Suneet Varma, on the other hand, has a lot to share as his associations with some of the strongest international brands has made him a designer whose forte goes beyond an uni-dimensional profile. He is the only international designer to team up with the luxury brand Judith Leiber. ‘Suneet Varma for Judith Leiber’ minaudieres are now retailed across the world at Judith Leiber boutiques in Los Angeles, Miami, Paris, Tokyo along with Harrods in London and Bergdorf Goodman in New York. Suneet’s signature bags and clutches are arm candy for the Sex and the City star Sarah Jessica Parker and Hollywood celebs like Mariah Carey and Jenifer Lopez. His association with BMW in 2007 led to many BMW Foundation projects.

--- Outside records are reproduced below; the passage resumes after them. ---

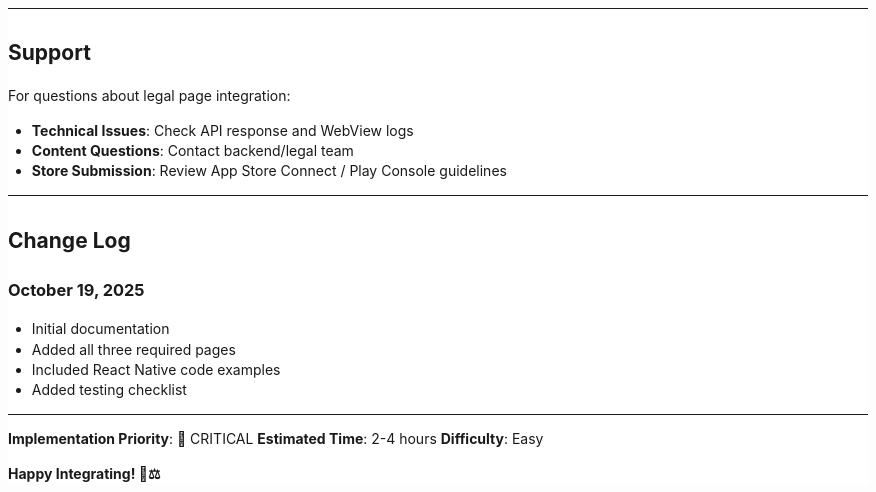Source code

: 
---

## Support

For questions about legal page integration:

- **Technical Issues**: Check API response and WebView logs
- **Content Questions**: Contact backend/legal team
- **Store Submission**: Review App Store Connect / Play Console guidelines

---

## Change Log

### October 19, 2025
- Initial documentation
- Added all three required pages
- Included React Native code examples
- Added testing checklist

---

**Implementation Priority**: 🔴 CRITICAL
**Estimated Time**: 2-4 hours
**Difficulty**: Easy

**Happy Integrating! 📱⚖️**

He is the brainchild behind the ‘Fashion Appreciation’ project for which he undertook a 15 city India tour with BMW. ‘‘Designing interiors for the BMW 7 Series was another project I had fun with. The basic aesthetic sense remains the same. Creativity takes new forms,’’ he says.
If cars and bags are Suneet’s shtick, the prima donna of Indian fashion Ritu Kumar decided to bottle her experiences by launching her signature perfume, A Tree of Life. “It was an interesting experience that I thought would be nice to share with the world,” she says adding, that her life has been an open book and she will continue keep it so in the future. “I will always try to share my experiences with my patrons as I know they will be happy to share my happiness,” she says.
Manav Gangwani, on the other hand, always wants to keep you guessing about what he’s going to do next. That’s what keeps the enigma alive, according to him. ‘‘I am an over ambitious person and I feel the day you are content, your growth stops.” Gangwani is one of the directors of The Infinite Luxury Group, an organization that believes in hand picking international brands for India across the retail and hospitality segment. “As India’s luxury market is mounting rapidly and has great potential, we wanted to create a success model that thrives on building customer relationships across a brand mix that satisfies the desires of the Indian consumer. What is in store for me next, will be disclosed nearer the time. I like to surprise people so I love keeping this mysterious aura about myself. I am a shepherd and not the sheep,” he says.